About
The Swarthmore College Peace Collection documents non-governmental efforts for nonviolent social change, disarmament, and conflict resolution. Established over 90 years ago, the Peace Collection is the most extensive research library and archive collection in the United States focusing solely on movements for peace around the world. The collection includes primary resource materials such as manuscripts, photographs, posters, audiovisual items, stamps, bumper stickers, political buttons, flags, and ephemera, as well as books, periodicals, and academic journals that document non-governmental efforts for nonviolent social change, disarmament, and conflict resolution between peoples and nations.

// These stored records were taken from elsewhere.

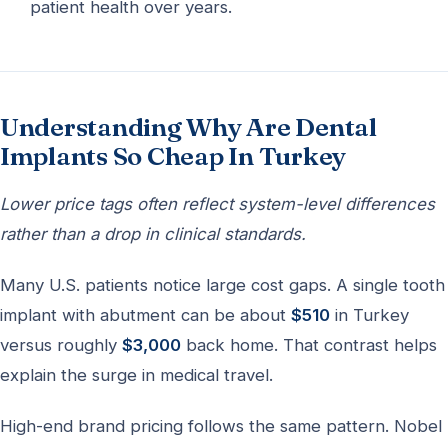
patient health over years.
Understanding Why Are Dental
Implants So Cheap In Turkey
Lower price tags often reflect system-level differences
rather than a drop in clinical standards.
Many U.S. patients notice large cost gaps. A single tooth
implant with abutment can be about
$510
in Turkey
versus roughly
$3,000
back home. That contrast helps
explain the surge in medical travel.
High-end brand pricing follows the same pattern. Nobel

The collection was established in the early 1930s when Jane Addams donated her books and papers related to peace and social justice, as well as her Nobel Peace Prize, to Swarthmore College. The organization she helped found, the Women's International League for Peace and Freedom, began to store its early records at Swarthmore in the late 1920s. Since then, the Peace Collection has grown to encompass the papers of many individuals and the records of numerous organizations, reflecting the spread of the peace movement (from about 1815 to the present) in the U.S. and around the world––material on religious and secular pacifism, disarmament, conscientious objection, nonviolence, civil disobedience, anti-militarism, the Vietnam war era, African-American protest, civil rights, racial justice, feminism, civil liberties, the anti-nuclear movement, and other movements. More than half of the primary resources in the collection document the prominent role of women in the peace movement and activities in the public realm.